• **Extrait du document**
•••

Toutefois, à travers l’éparpillement de ces ruines calcinées par le feu, encore toutes noires de fumée, on distingue ou l’on devine le plan, la disposition extérieure et l’aménagement intérieur de ce grand et beau logis où les Allemands n’ont pas laissé une poutre en place ni une muraille debout. Par ces traits épars, on reconstitue en imagination la vie agricole et pastorale qui faisait hier la prospérité de ce pays. cette ferme modèle était un agrandissement et, pour ainsi dire, une modernisation de la demeure habituelle des paysans de Picardie, telle qu’on peut l’observer en parcourant les vallées de la Bresle, de la Somme, de l’Authie, de la Canche, sur un espace qui a pour limites approximatives la lisière des forêts de Thiérache, les confins des pâturages normands, les bornes des charbonnages du Nord, du Pas-de-Calais et les bocages voisins de Boulogne-sur-Mer.

•••

• **Objectif A**
Dans les enregistrements, renommez « common name » en « vernacular name » et réécrivez les lignes qui vont de celle contenant « family: Brassicaceae » jusqu'à celle contenant « order: Sapindales » incluse, sans rien modifier d'autre.

Entrées de données enregistrées:
•••

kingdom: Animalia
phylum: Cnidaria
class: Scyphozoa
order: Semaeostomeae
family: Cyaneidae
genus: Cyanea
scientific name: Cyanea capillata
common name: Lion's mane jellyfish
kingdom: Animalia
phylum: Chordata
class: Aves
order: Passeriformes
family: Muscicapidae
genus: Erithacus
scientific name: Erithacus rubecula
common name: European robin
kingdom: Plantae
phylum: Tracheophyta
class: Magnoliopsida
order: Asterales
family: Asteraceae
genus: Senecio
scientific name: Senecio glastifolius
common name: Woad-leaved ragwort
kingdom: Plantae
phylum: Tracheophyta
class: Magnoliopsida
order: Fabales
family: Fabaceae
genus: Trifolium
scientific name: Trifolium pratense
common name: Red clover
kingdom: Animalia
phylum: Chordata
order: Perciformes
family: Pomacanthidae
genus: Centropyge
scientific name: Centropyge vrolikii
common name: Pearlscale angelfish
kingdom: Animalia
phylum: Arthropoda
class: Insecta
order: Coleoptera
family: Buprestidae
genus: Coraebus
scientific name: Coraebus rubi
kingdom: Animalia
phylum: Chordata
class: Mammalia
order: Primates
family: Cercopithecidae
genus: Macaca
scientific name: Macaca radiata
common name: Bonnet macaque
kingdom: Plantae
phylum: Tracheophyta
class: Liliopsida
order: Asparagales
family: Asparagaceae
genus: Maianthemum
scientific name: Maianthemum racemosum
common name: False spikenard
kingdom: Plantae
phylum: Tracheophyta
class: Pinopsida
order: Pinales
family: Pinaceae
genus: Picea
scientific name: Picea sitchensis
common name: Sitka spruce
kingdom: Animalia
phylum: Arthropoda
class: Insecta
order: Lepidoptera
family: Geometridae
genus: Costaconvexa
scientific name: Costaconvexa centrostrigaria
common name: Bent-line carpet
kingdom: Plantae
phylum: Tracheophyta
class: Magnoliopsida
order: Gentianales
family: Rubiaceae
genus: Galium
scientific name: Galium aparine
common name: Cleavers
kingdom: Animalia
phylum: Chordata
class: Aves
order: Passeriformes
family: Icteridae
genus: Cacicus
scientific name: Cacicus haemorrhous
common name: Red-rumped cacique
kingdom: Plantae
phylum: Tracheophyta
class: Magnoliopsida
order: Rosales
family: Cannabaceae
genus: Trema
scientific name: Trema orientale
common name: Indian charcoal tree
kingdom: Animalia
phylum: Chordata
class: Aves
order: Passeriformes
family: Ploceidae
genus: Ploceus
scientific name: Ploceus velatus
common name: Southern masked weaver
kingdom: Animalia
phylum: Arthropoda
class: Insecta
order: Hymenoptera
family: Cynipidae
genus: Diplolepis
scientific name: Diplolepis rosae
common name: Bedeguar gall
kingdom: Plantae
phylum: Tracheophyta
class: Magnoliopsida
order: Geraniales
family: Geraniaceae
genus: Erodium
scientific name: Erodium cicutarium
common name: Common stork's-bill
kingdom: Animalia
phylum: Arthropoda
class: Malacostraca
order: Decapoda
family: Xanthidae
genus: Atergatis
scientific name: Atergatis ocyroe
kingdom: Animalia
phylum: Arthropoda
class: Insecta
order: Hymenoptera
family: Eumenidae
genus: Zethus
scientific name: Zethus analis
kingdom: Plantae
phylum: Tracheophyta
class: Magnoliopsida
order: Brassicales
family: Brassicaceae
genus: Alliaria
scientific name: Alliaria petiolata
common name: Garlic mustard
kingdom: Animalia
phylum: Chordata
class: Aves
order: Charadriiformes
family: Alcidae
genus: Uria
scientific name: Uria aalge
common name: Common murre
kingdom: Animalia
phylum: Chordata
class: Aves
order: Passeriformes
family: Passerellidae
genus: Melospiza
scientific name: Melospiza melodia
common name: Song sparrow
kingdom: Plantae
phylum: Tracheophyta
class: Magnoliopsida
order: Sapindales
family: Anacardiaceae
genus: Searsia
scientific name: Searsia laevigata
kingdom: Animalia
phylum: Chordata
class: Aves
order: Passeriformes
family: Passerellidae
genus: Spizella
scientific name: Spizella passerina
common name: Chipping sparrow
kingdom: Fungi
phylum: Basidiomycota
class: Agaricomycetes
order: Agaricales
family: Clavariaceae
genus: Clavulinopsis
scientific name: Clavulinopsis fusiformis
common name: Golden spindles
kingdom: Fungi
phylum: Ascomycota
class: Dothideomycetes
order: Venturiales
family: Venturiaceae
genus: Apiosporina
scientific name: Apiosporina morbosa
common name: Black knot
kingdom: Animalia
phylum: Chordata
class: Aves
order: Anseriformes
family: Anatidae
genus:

•••

• **Objectif B**
Reproduisez à l'identique le passage de l'extrait sur la ferme picarde qui va de « Toutefois, à travers » jusqu'à « voisins de Boulogne-sur-Mer. » inclus.

• **Bonne réponse A**
family: Brassicaceae
genus: Alliaria
scientific name: Alliaria petiolata
vernacular name: Garlic mustard
kingdom: Animalia
phylum: Chordata
class: Aves
order: Charadriiformes
family: Alcidae
genus: Uria
scientific name: Uria aalge
vernacular name: Common murre
kingdom: Animalia
phylum: Chordata
class: Aves
order: Passeriformes
family: Passerellidae
genus: Melospiza
scientific name: Melospiza melodia
vernacular name: Song sparrow
kingdom: Plantae
phylum: Tracheophyta
class: Magnoliopsida
order: Sapindales

• **Bonne réponse B**
Toutefois, à travers l’éparpillement de ces ruines calcinées par le feu, encore toutes noires de fumée, on distingue ou l’on devine le plan, la disposition extérieure et l’aménagement intérieur de ce grand et beau logis où les Allemands n’ont pas laissé une poutre en place ni une muraille debout. Par ces traits épars, on reconstitue en imagination la vie agricole et pastorale qui faisait hier la prospérité de ce pays. cette ferme modèle était un agrandissement et, pour ainsi dire, une modernisation de la demeure habituelle des paysans de Picardie, telle qu’on peut l’observer en parcourant les vallées de la Bresle, de la Somme, de l’Authie, de la Canche, sur un espace qui a pour limites approximatives la lisière des forêts de Thiérache, les confins des pâturages normands, les bornes des charbonnages du Nord, du Pas-de-Calais et les bocages voisins de Boulogne-sur-Mer.